Mayfield's three fumbles last week were costly. He was twice stripped in the pocket and he coughed up the ball on a late fourth-down sneak, clinching the Jets' second win.
Mayfield was critical of himself following the game, saying he “failed” the Browns.
His mood wasn't much better by midweek, but he was motivated to come out swinging against the Steelers.
“I have had my back against the wall many a time in my life," he said. “I think I handle that type of stuff correctly.”
The last time the Steelers gave Roethlisberger the week off heading into the playoffs, things didn’t go so well. Roethlisberger sat out the 2017 finale — an overtime victory versus Cleveland — with the second seed in the AFC and a first-round bye already assured.
The siesta seemed to blunt Pittsburgh’s momentum.
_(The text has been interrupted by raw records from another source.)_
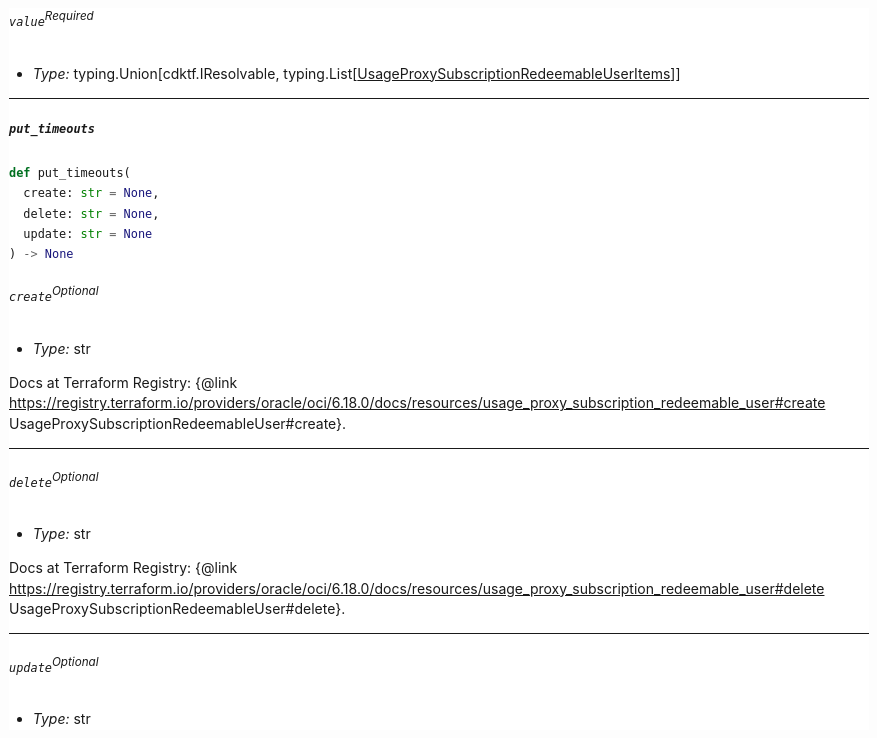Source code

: ###### `value`<sup>Required</sup> <a name="value" id="rhizo-co-terraform-provider-oci.usageProxySubscriptionRedeemableUser.UsageProxySubscriptionRedeemableUser.putItems.parameter.value"></a>

- *Type:* typing.Union[cdktf.IResolvable, typing.List[<a href="#rhizo-co-terraform-provider-oci.usageProxySubscriptionRedeemableUser.UsageProxySubscriptionRedeemableUserItems">UsageProxySubscriptionRedeemableUserItems</a>]]

---

##### `put_timeouts` <a name="put_timeouts" id="rhizo-co-terraform-provider-oci.usageProxySubscriptionRedeemableUser.UsageProxySubscriptionRedeemableUser.putTimeouts"></a>

```python
def put_timeouts(
  create: str = None,
  delete: str = None,
  update: str = None
) -> None
```

###### `create`<sup>Optional</sup> <a name="create" id="rhizo-co-terraform-provider-oci.usageProxySubscriptionRedeemableUser.UsageProxySubscriptionRedeemableUser.putTimeouts.parameter.create"></a>

- *Type:* str

Docs at Terraform Registry: {@link https://registry.terraform.io/providers/oracle/oci/6.18.0/docs/resources/usage_proxy_subscription_redeemable_user#create UsageProxySubscriptionRedeemableUser#create}.

---

###### `delete`<sup>Optional</sup> <a name="delete" id="rhizo-co-terraform-provider-oci.usageProxySubscriptionRedeemableUser.UsageProxySubscriptionRedeemableUser.putTimeouts.parameter.delete"></a>

- *Type:* str

Docs at Terraform Registry: {@link https://registry.terraform.io/providers/oracle/oci/6.18.0/docs/resources/usage_proxy_subscription_redeemable_user#delete UsageProxySubscriptionRedeemableUser#delete}.

---

###### `update`<sup>Optional</sup> <a name="update" id="rhizo-co-terraform-provider-oci.usageProxySubscriptionRedeemableUser.UsageProxySubscriptionRedeemableUser.putTimeouts.parameter.update"></a>

- *Type:* str
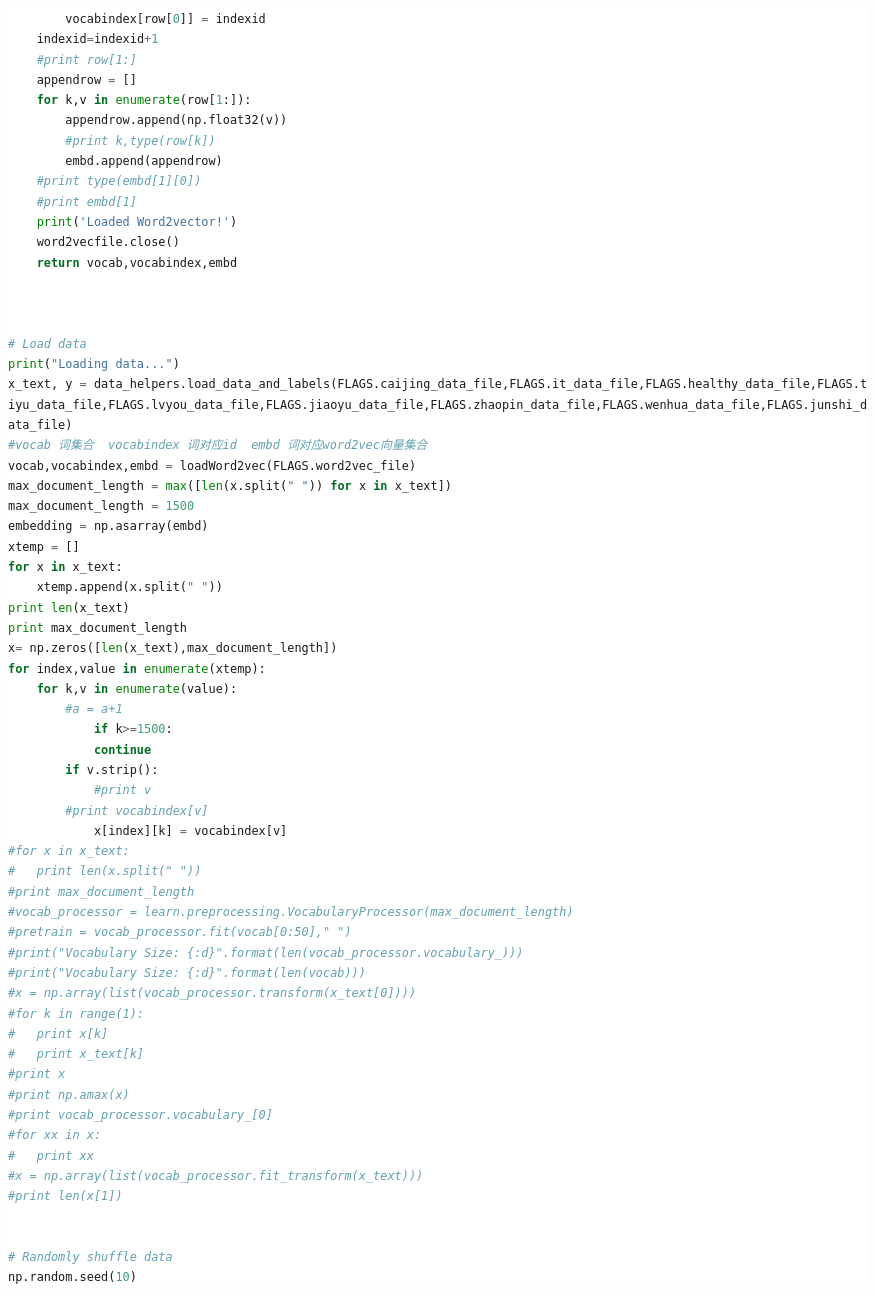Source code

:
 ```python
        vocabindex[row[0]] = indexid
 	indexid=indexid+1
	#print row[1:]
	appendrow = []
	for k,v in enumerate(row[1:]):
		appendrow.append(np.float32(v))
		#print k,type(row[k])
        embd.append(appendrow)
    #print type(embd[1][0])
    #print embd[1]
    print('Loaded Word2vector!')
    word2vecfile.close()
    return vocab,vocabindex,embd



# Load data
print("Loading data...")
x_text, y = data_helpers.load_data_and_labels(FLAGS.caijing_data_file,FLAGS.it_data_file,FLAGS.healthy_data_file,FLAGS.tiyu_data_file,FLAGS.lvyou_data_file,FLAGS.jiaoyu_data_file,FLAGS.zhaopin_data_file,FLAGS.wenhua_data_file,FLAGS.junshi_data_file)
#vocab 词集合  vocabindex 词对应id  embd 词对应word2vec向量集合
vocab,vocabindex,embd = loadWord2vec(FLAGS.word2vec_file)
max_document_length = max([len(x.split(" ")) for x in x_text])
max_document_length = 1500
embedding = np.asarray(embd)
xtemp = []
for x in x_text:
	xtemp.append(x.split(" "))
print len(x_text)
print max_document_length
x= np.zeros([len(x_text),max_document_length])
for index,value in enumerate(xtemp):
	for k,v in enumerate(value):
		#a = a+1
	        if k>=1500:
		    continue
		if v.strip():
			#print v
		#print vocabindex[v]
			x[index][k] = vocabindex[v]	
#for x in x_text:
#	print len(x.split(" "))
#print max_document_length
#vocab_processor = learn.preprocessing.VocabularyProcessor(max_document_length)
#pretrain = vocab_processor.fit(vocab[0:50]," ")
#print("Vocabulary Size: {:d}".format(len(vocab_processor.vocabulary_)))
#print("Vocabulary Size: {:d}".format(len(vocab)))
#x = np.array(list(vocab_processor.transform(x_text[0])))
#for k in range(1):
#	print x[k]
#	print x_text[k]
#print x
#print np.amax(x)
#print vocab_processor.vocabulary_[0]
#for xx in x:
#	print xx
#x = np.array(list(vocab_processor.fit_transform(x_text)))
#print len(x[1])


# Randomly shuffle data
np.random.seed(10)
```

  [1]: http://47.95.35.43/jielun.png
  [2]: http://47.95.35.43/taolun.png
The Steelers sputtered out of the gate against Jacksonville in the divisional round, falling behind by three touchdowns in a stunning 45-42 loss.
Roethlisberger isn’t concerned about history repeating itself, pointing out this layoff won’t be as long.
“Having two weeks off is good," he said. "It makes your body feel good, but you can get a little bit rusty. Only having one week will be just fine. I don’t foresee that being an issue. If anything it will actually be good to physically get myself kind of recovered and back at it.”
AP Sports Writer Will Graves in Pittsburgh contributed.